### SUPPLIED PASSAGE
[Start of Attachment]
🐌 fix: Prevent ReDoS in YouTube URL Extraction for URL Context (#13937)

* 🛡️ fix: Prevent ReDoS in YouTube URL extraction for URL Context

The YouTube detection/strip regexes ran as a single global pass over
authenticated, user-controlled chat text. The engine could restart at every
`youtube.com/watch?` occurrence and the lazy `\S*?&` rescanned the rest of a
long non-whitespace token each time, giving quadratic CPU behavior that blocks
the Node event loop (DoS) for Google/Vertex agents with url_context enabled.

- Tokenize on whitespace and skip tokens longer than a real URL, and cap the
  total text scanned, so work is bounded to O(n). URLs never contain whitespace,
  so per-token matching is equivalent.
- Replace the lazy unbounded `(?:\S*?&)?` with the delimiter-bounded
  `(?:[^\s&]*&)*` (no behavior change for real URLs).
- Apply the same discipline to the strip path.
- Add ReDoS regression tests; a 3MB crafted input now completes in <10ms.
[End of Attachment]
### STUDY MATERIAL
[Start of Attachment]
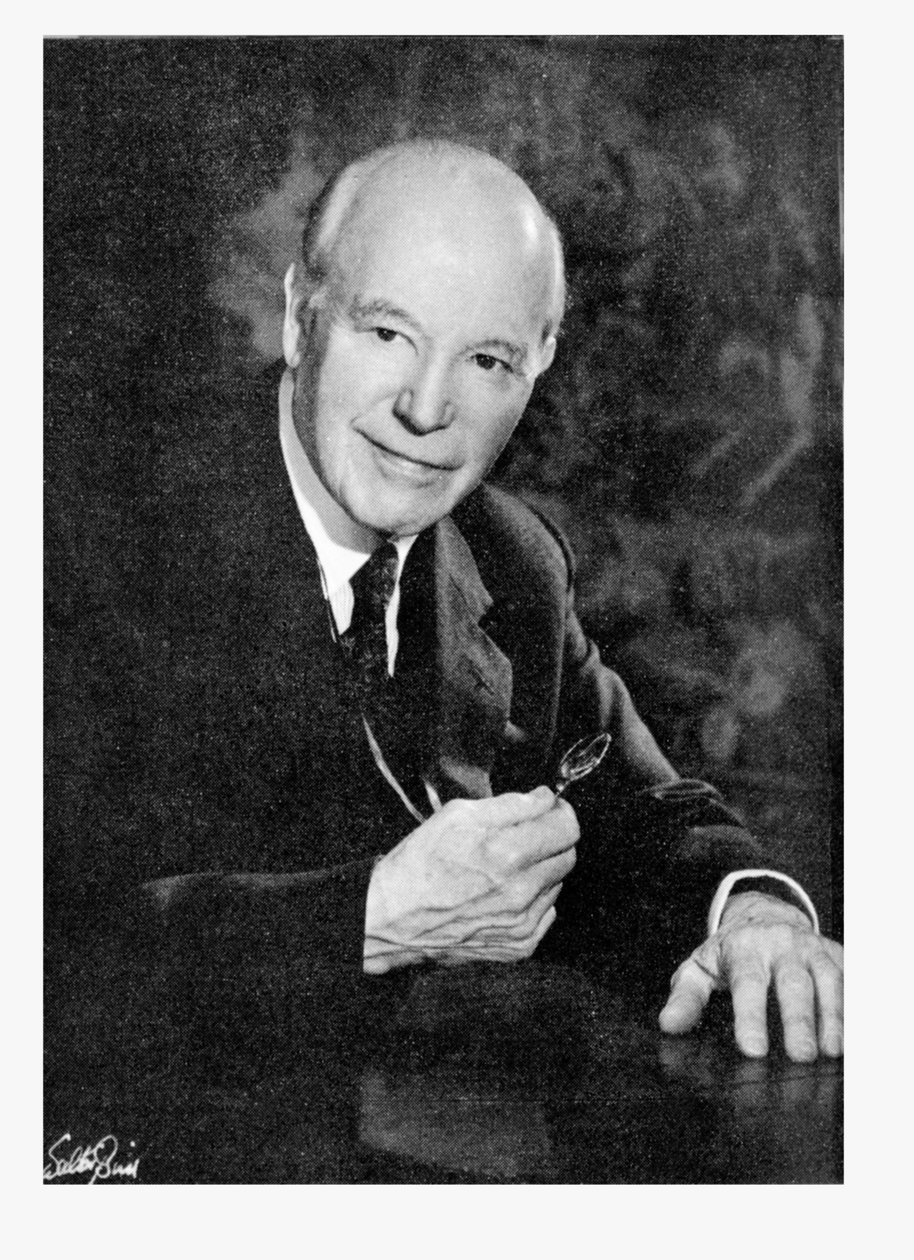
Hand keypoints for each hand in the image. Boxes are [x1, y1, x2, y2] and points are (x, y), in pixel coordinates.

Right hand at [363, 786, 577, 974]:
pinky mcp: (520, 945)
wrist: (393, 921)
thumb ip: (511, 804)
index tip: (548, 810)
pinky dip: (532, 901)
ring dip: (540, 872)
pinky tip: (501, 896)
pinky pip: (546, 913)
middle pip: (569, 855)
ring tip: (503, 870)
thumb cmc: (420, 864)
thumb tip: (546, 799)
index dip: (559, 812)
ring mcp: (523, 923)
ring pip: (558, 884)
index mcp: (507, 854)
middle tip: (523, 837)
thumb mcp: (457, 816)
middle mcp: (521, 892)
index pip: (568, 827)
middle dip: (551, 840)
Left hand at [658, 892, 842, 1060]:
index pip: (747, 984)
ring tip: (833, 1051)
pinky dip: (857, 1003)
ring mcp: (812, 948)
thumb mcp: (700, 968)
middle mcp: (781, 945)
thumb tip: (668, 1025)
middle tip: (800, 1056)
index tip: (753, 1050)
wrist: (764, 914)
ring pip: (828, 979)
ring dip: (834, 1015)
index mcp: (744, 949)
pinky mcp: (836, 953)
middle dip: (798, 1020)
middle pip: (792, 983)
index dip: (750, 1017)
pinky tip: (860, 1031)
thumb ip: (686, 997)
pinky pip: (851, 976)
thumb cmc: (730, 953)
[End of Attachment]
[Start of Attachment]
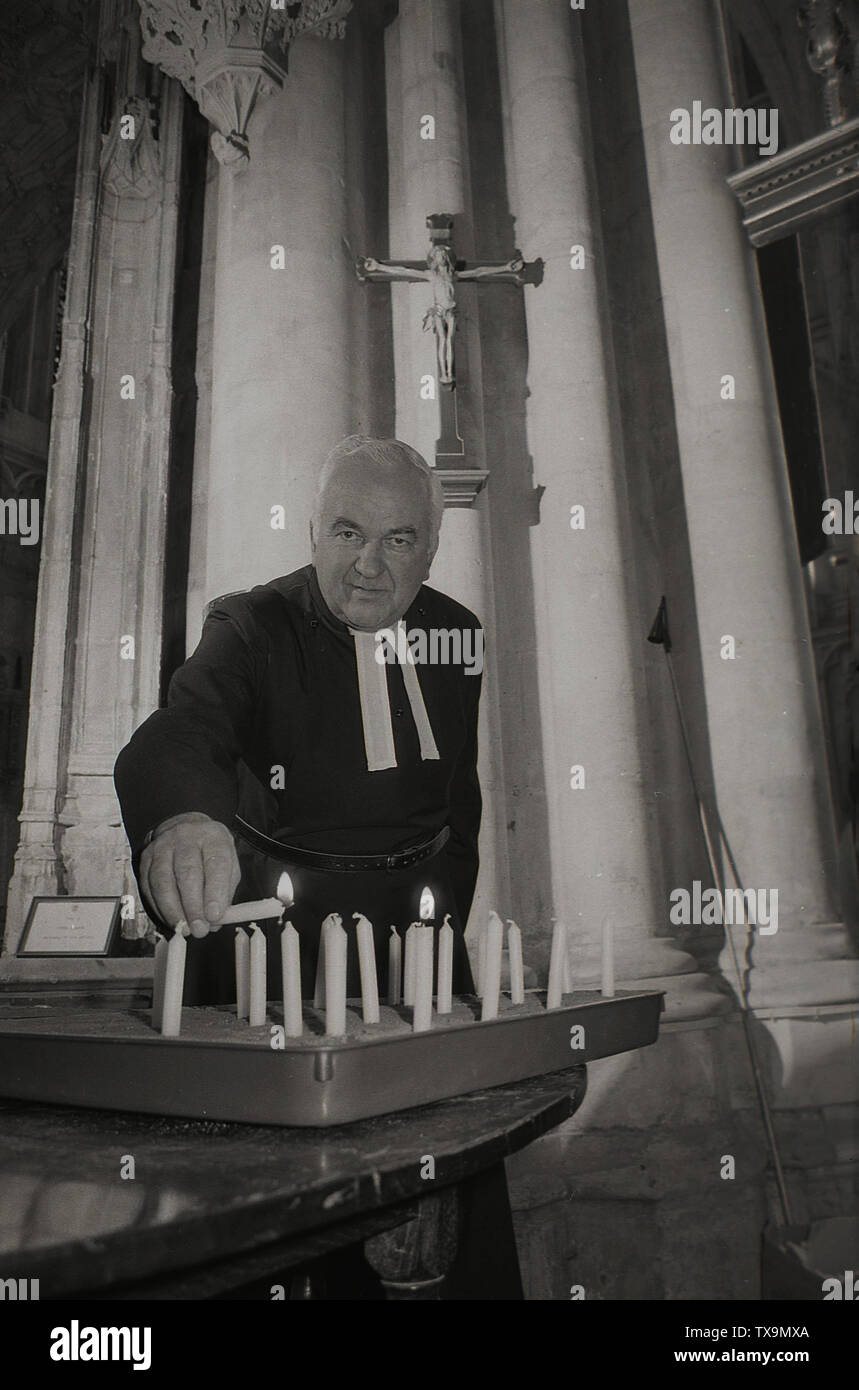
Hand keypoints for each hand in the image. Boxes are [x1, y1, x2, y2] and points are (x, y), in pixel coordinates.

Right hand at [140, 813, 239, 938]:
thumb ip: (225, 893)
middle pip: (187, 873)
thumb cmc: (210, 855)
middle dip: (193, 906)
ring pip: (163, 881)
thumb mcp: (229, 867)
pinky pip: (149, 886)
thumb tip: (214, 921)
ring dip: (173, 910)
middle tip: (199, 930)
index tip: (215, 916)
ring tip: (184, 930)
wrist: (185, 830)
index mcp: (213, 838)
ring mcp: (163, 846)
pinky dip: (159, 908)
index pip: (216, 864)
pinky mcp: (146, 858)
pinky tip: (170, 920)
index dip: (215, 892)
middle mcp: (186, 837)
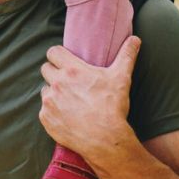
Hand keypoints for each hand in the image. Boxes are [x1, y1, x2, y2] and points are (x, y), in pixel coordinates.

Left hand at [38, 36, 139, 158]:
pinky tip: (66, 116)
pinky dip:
[End of Attachment]
[Start of Attachment]
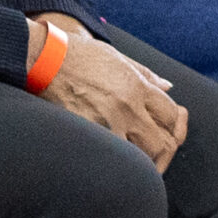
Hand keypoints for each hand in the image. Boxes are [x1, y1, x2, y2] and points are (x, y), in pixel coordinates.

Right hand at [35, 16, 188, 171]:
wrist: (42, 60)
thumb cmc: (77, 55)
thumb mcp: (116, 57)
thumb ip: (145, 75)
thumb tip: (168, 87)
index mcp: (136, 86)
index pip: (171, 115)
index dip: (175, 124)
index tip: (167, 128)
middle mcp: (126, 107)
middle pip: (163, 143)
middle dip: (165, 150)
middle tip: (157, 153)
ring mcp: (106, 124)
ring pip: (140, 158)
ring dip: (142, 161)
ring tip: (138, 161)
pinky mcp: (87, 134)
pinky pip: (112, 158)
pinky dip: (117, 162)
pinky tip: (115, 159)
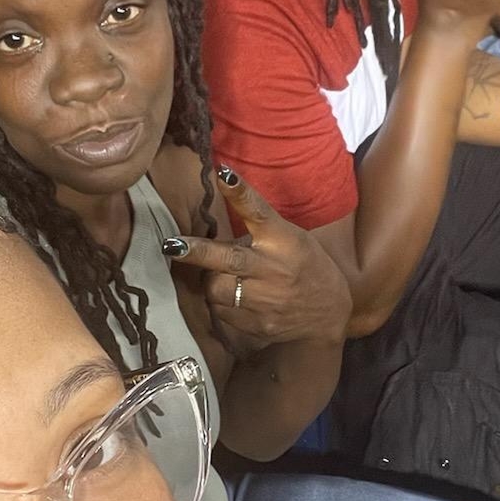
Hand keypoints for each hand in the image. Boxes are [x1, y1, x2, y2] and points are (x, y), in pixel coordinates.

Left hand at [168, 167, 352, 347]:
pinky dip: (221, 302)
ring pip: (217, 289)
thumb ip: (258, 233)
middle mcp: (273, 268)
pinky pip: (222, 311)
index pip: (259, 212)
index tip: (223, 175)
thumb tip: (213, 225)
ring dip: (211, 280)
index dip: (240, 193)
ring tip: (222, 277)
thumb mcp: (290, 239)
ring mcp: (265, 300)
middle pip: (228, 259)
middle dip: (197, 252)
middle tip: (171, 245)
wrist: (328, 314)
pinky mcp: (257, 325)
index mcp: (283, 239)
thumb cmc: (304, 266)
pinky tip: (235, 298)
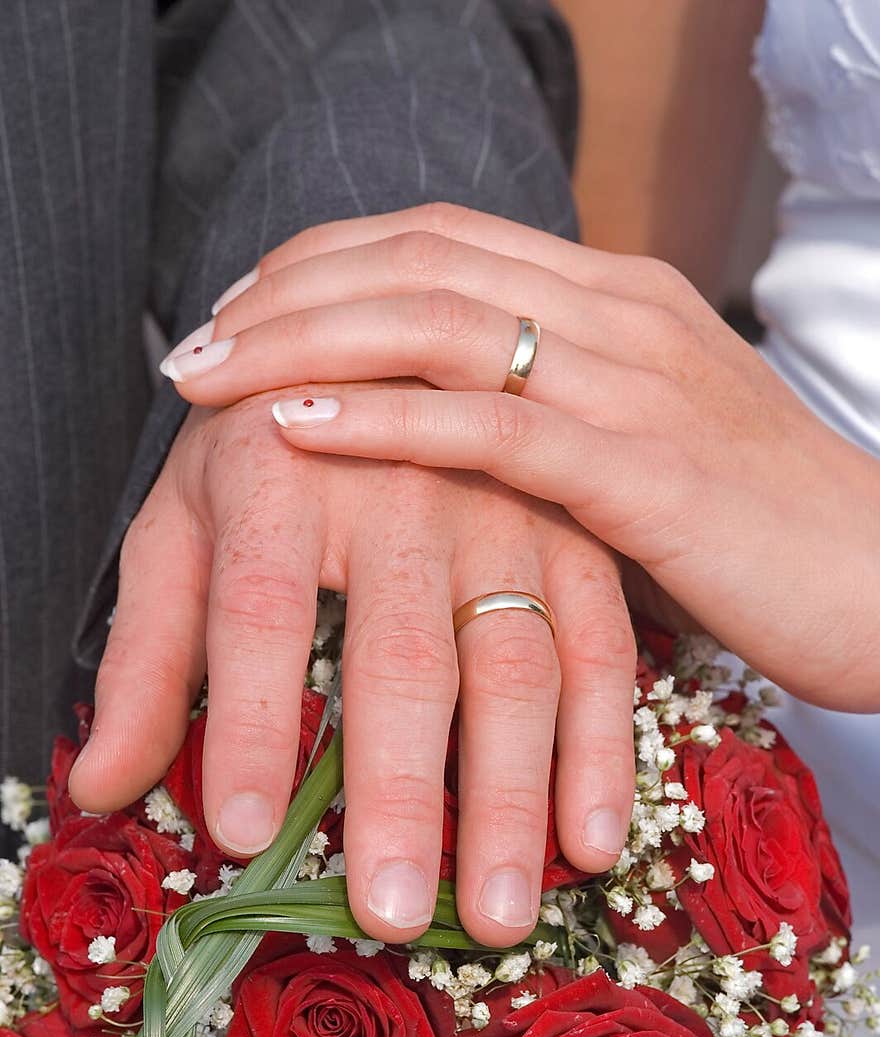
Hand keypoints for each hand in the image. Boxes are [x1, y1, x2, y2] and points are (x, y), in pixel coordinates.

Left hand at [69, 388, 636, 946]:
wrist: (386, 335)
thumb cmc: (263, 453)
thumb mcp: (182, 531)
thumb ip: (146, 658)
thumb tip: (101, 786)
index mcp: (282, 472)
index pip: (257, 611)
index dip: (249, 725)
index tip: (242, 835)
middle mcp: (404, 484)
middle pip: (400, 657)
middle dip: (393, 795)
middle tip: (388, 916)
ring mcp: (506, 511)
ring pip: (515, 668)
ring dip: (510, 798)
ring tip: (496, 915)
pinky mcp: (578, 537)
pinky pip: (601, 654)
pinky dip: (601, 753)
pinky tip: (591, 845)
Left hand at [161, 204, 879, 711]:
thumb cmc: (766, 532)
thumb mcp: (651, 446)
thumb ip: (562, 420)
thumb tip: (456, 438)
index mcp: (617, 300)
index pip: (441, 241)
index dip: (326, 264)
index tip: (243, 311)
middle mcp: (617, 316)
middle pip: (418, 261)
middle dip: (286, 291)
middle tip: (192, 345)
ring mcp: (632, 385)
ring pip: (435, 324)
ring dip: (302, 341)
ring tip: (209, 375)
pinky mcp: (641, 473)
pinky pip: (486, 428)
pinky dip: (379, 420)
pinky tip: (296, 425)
[End of Attachment]
### TASK ITEM A
Reproduce the part of the ReDoS fix note that opens with the words containing "The YouTube detection/strip" and closes with "matching is equivalent.".
### TASK ITEM B
State whether each of these statements agrees with the ReDoS fix note, answering yes or no and quoting the deciding words: (i) The fix caps the total amount of text that is scanned. (ii) Replacing the lazy unbounded pattern changes behavior for real URLs. (iii) A 3MB crafted input now completes in under 10ms.

### RESPONSE AREA A
The YouTube detection/strip regexes ran as a single global pass over
authenticated, user-controlled chat text. The engine could restart at every
`youtube.com/watch?` occurrence and the lazy `\S*?&` rescanned the rest of a
long non-whitespace token each time, giving quadratic CPU behavior that blocks
the Node event loop (DoS) for Google/Vertex agents with url_context enabled.

- Tokenize on whitespace and skip tokens longer than a real URL, and cap the
  total text scanned, so work is bounded to O(n). URLs never contain whitespace,
  so per-token matching is equivalent.

### RESPONSE AREA B
(i) Yes: "cap the total text scanned"
(ii) No: "(no behavior change for real URLs)"
(iii) Yes: "a 3MB crafted input now completes in <10ms"